Every line of the data that contains the string "Profile" must be copied.
━━━
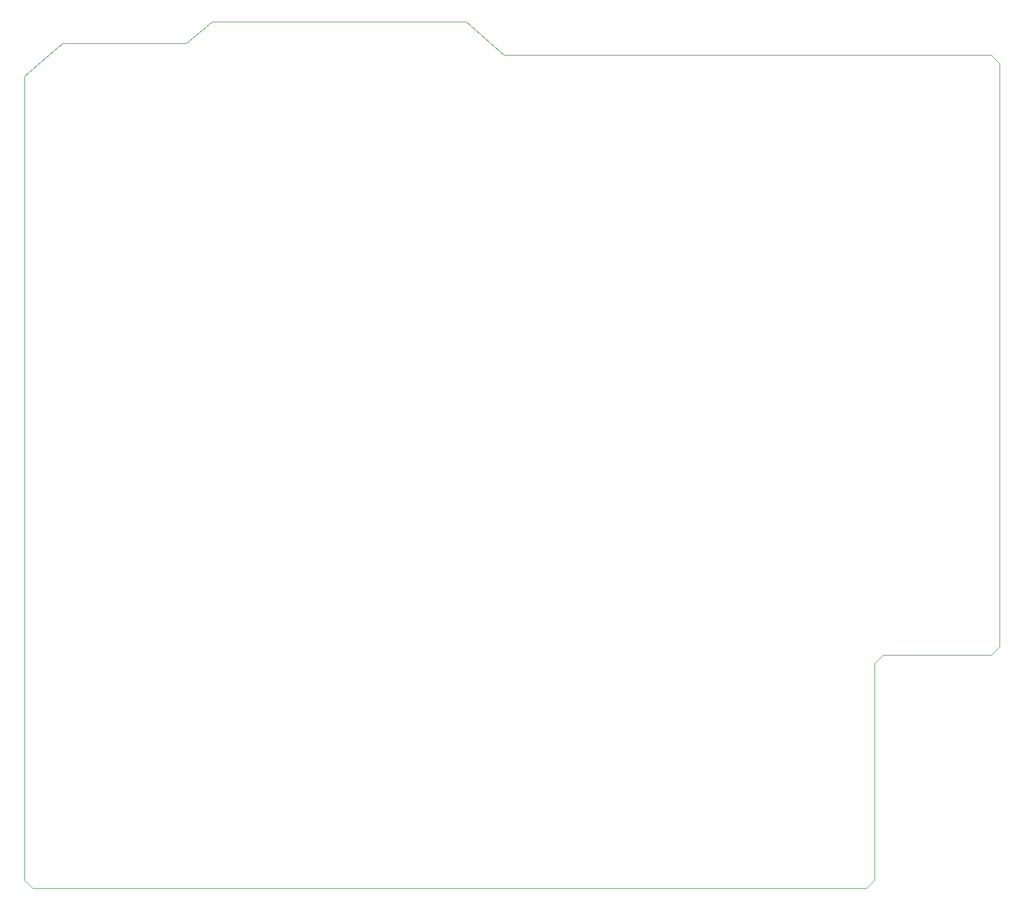
<source format=gbr>
%TF.GenerationSoftware,KiCad,Pcbnew,7.0.5*%
%TF.CreationDate,2023-08-28T12:49:26-05:00*%
%TF.ProjectId,Esquema_CBX_Rex,45737175-656d-4615-9f43-42585f526578,rev?*%
%TF.SameCoordinates,Original*%
%TF.FileFunction,Profile,NP*%
%FSLAX46Y46*%
G04 Gerber Fmt 4.6, Leading zero omitted, Abs format (unit mm)*
G04 Created by KiCad (PCBNEW 7.0.5) date 2023-08-28 12:49:26*
%MOMM*%
%LPD*%
G01*
G04 APERTURE LIST*
%TA.AperFunction,Profile*%
%ADD10C,0.050000*%
%TD*%
G04 APERTURE END LIST*
D10*
X205740000Y-123190000D02*
X189230000Y-123190000D01*
X186690000Y-158750000D02*
X187960000Y-157480000D01*
X59690000Y-158750000D02*
X186690000Y-158750000D01*
X64135000Y-30000000D02*
X58420000Y-35000000D01*
X83000000Y-30000000D02*
X86995000Y-26670000D01*
X187960000Y-157480000D02*
X187960000Y-124460000D01*
X125730000Y-26670000D02*
X131445000Y-31750000D01*
X58420000Y-157480000D02*
X59690000Y-158750000D01*
X88265000Y-26670000D02*
X86995000Y-26670000D01*
X131445000Y-31750000D02*
X205740000Y-31750000D01*
X207010000Y-121920000D02*
X207010000Y-33020000D01*
X58420000Y-35000000D02*
X58420000Y-44450000D01*
X69850000Y-30000000D02*
X83000000Y-30000000D01*
X69850000Y-30000000D02*
X64135000Y-30000000D01*
X207010000Y-121920000D02*
X205740000Y-123190000D01*
X102870000Y-26670000D02*
X88265000Y-26670000D01*
X205740000Y-31750000D02*
X207010000Y-33020000D01*
X102870000Y-26670000D02*
X125730000Y-26670000D01*
X189230000Y-123190000D02*
X187960000Y-124460000D01*
X58420000Y-44450000D02*
X58420000Y-157480000D01*
M02*

</source>
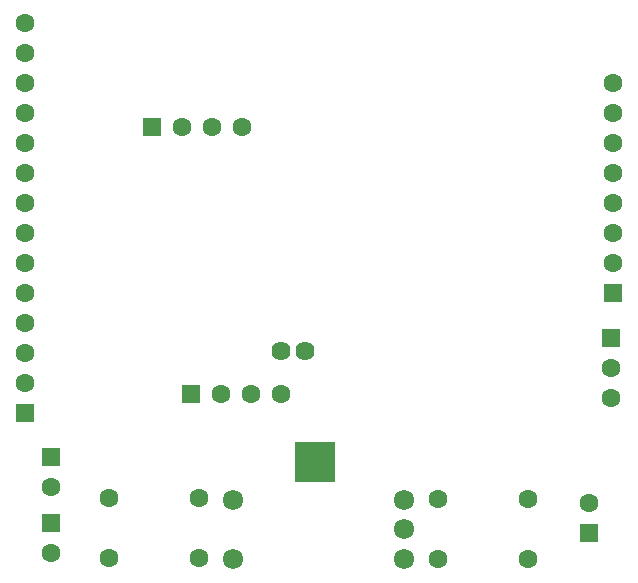
<source format=gbs>
G04 (created by PCBNEW (2013-07-07 BZR 4022)-stable) date 2015-10-06 15:27:07*
%MOIN*%
G04 Gerber Fmt 3.4, Leading zero omitted, Abs format*
%FSLAX34Y34*%
G01*
G70*
G90*
G04 APERTURE LIST*
%ADD10C,0.00393701*%
%ADD11C,0.067874*%
%ADD12R,0.133858X0.133858*%
%ADD13C,0.062874*%
%ADD14R,0.062874X0.062874*%
%ADD15C,0.063874*%
G04 APERTURE END LIST*
G54D10*
G54D11*
X13302Y-16540D03*
X13302Y-17525D03*
X13302Y-18509D03*
X7594Y-18509D03*
X7594Y-16540D03*
G54D12*
X10350Y-15280D03*
G54D13*
X20287Y-3637D03*
X20287Y-4637D03*
X20287Y-5637D03*
X20287Y-6637D03*
X20287Y-7637D03*
X20287Y-8637D03*
G54D14*
X20287Y-9637D03*
X662Y-13637D03*
G54D13*
X662Y-12637D03*
X662Y-11637D03*
X662Y-10637D03*
X662Y-9637D03*
X662Y-8637D03*
X662Y-7637D03*
X662Y-6637D03*
X662Y-5637D03*
X662Y-4637D03*
X662Y-3637D03*
X662Y-2637D03*
X662Y-1637D03*
X662Y-637D03*
X20275Y-2650D03*
G54D15*
X9200Y-11575D03*
X10000Y-11575D03*
G54D14*
X19475Y-17650D03*
G54D13*
X19475Y-16650D03*
X17450Y-18500D03*
X17450Y-16500D03*
X14450Y-18500D03*
X14450Y-16500D03*
X6475Y-18475D03*
X6475Y-16475D03*
X3475Y-18475D03*
X3475Y-16475D03*
G54D14*
X6200Y-13000D03*
G54D13*
X7200Y-13000D03*
X8200Y-13000D03*
X9200Y-13000D03*
G54D14*
X4900Y-4125D03*
G54D13*
X5900Y-4125D03*
X6900Y-4125D03*
X7900Y-4125D03*
G54D14*
X20200Y-11150D03*
G54D13*
X20200Y-12150D03*
X20200Y-13150D03*
G54D14*
X1550Y-15125D03*
G54D13*
X1550Y-16125D03*
G54D14*
X1550Y-17325D03*
G54D13*
X1550Y-18325D03*
M02*

</source>
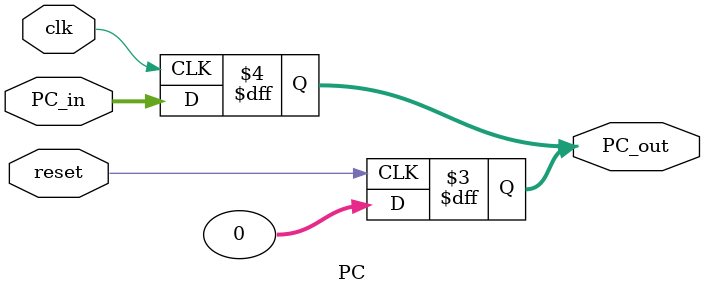
<source format=v>
`timescale 1ns / 1ps


module PC(
    input clk,
    input reset,
    input [31:0] PC_in,
    output reg[31:0] PC_out
    );
    
    always @(negedge clk)
    begin
        PC_out <= PC_in;
    end
    
    always @(posedge reset)
    begin
        PC_out = 32'b0;
    end
endmodule

</source>
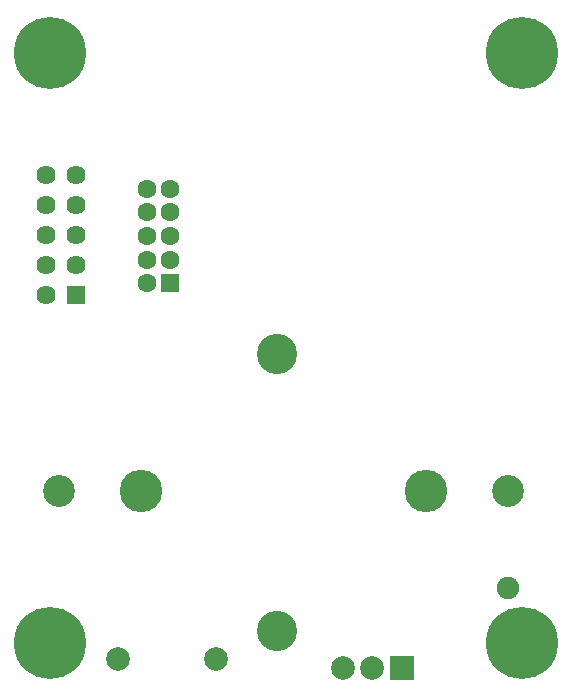
<source format=gbs>
G04*
G04 #@! TF.GenerationSoftware,Altium Limited,Altium Designer,19.1.7 (138)*
G04*
G04 Layer_Color=16711935*
%FSLAX24Y24*%
%MOIN*%
G70*
G01*
G75*
%ADD42C,0.0789*%
%ADD43R,0.0789X0.0789*%
%ADD44C,0.0639*%
%ADD45R,0.0639X0.0639*%
%ADD46C,0.1340*%
%ADD47C,0.0630*%
%ADD48R,0.0630X0.0630*%
%ADD49C,0.1063*%
%ADD50C,0.1417*%
%ADD51C,0.0748*%
%ADD52C,0.2402*%
D42*
X3868Y994D02*
D03*
X7106D02*
D03*
X12333Y719D02*
D03*
X11348D02*
D03*
D43*
X13317D02*
D03*
D44*
X2457Y14142D02*
D03*
Y17142D02*
D03*
Y16142D02*
D03*
X1457Y14142D02*
D03*
Y13142D02*
D03*
Y17142D02*
D03*
Y16142D02*
D03*
X2457Y15142D02*
D03*
X1457D02*
D03*
D45*
X2457Y13142D02*
D03*
D46*
X9152Y1929D02*
D03*
X9144Y11181D02*
D03*
D47*
X4813Y16683D02*
D03*
Y15896D02*
D03*
Y15108D02*
D03*
Y14321D02*
D03*
Y13533D02*
D03*
X5600Y16683D02*
D03*
Y15896D02*
D03*
Y15108D02*
D03*
Y14321D02*
D03*
D48*
Y13533D02*
D03*
D49*
X16850Y6614D02*
D03*
X1890D02*
D03*
D50*
X14134D02*
D03*
X4606D02*
D03*
D51*
X16850Y3386D02*
D03*
D52*
X17323Y21220D02*
D03*
X1575D02*
D03*
X17323Y1535D02*
D03*
X1575D02*
D03*
M02*

</source>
━━━
> _Exercise solution_
%TF.FileFunction,Profile,NP*%
%TA.AperFunction,Profile*%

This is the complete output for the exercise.